What does Luke 13:33 mean?
Jesus is talking to Pharisees who have warned Him to flee because Herod Antipas wants to kill Him (Luke 13:31–32). This is not a good-faith warning. More likely, it is some combination of taunting and a threat. Again, Jesus uses a curious phrase referencing three days: today, tomorrow, and the next day. In the previous verse, Jesus used it to describe when He would complete His work. Now He uses it to say when He will complete His journey to the place where His work will be completed.This is clearly a figure of speech, but in this exact application, scholars aren't sure what Jesus means, other than a short amount of time. It may obliquely refer to the three days He was in the grave and rose on the third day. It doesn't literally mean the time from this encounter until Jesus enters Jerusalem.
The Old Testament carries a pattern with time and threes. In many places, three days is the period during which a matter is decided, the resolution coming upon the third day (Genesis 40:12–13, 18:19; Exodus 15:22–24; Ezra 8:15, 32; 10:8; Nehemiah 2:11). If Jesus' words echo that idea, He is saying that He has a set amount of time in which to work before a resolution takes place: His entrance into Jerusalem. He isn't worried about Antipas; He has not yet finished His Father's business of "[casting] out demons and [performing] cures" (Luke 13:32), so His life is safe. On the symbolic third day, Antipas will have his chance (Luke 23:6–12).

_Check your understanding_.
1 – Answer these from the commentary on Luke 13:33:
(a) Who warns Jesus to flee?
(b) Who wants to kill Him?
(c) In the Old Testament pattern the commentary describes, on which day does the resolution come?
2 – Please list every book named in the parentheses after the words "three days is the period during which a matter is decided" in the commentary on Luke 13:33.
3 – Carry on the commentary on Luke 13:33 from its final sentence.
The entries aren't needed for anything here.

_Data under study_.
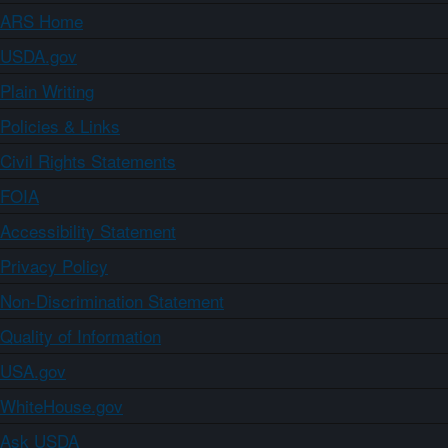
ARS Home
USDA.gov
Plain Writing
Policies & Links
Civil Rights Statements
FOIA
Accessibility Statement
Privacy Policy
Non-Discrimination Statement
Quality of Information
USA.gov
WhiteHouse.gov
Ask USDA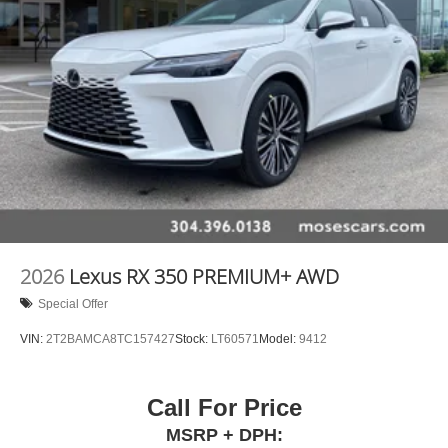
2026
Lexus RX 350 PREMIUM+ AWD
Special Offer
VIN:
2T2BAMCA8TC157427
Stock:
LT60571
Model:
9412
Call For Price
MSRP + DPH:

_Answers to the exercise_.
1 –
(a) Pharisees
(b) Herod Antipas
(c) The third day

2 – Genesis, Exodus, Ezra, Nehemiah

3 –
Jesus' comment about the perishing prophets, however, doesn't refer to Antipas but to the Pharisees. Not long ago, He told a room full of Pharisees and their lawyers what He thought of their piety. They follow the laws that made them look good but neglect those that show love or promote truth. Of the lawyers, otherwise known as scribes, He said that because they hide the truth that the prophets spoke about, they are as guilty as their forebears who murdered those prophets (Luke 11:47–52). Like Jerusalem itself, they are worthy of judgment (Luke 13:34).
Jesus does die in Jerusalem, but not all the Old Testament prophets did. Metaphorically, however, many were killed by the Jewish religious leadership that was based in Jerusalem.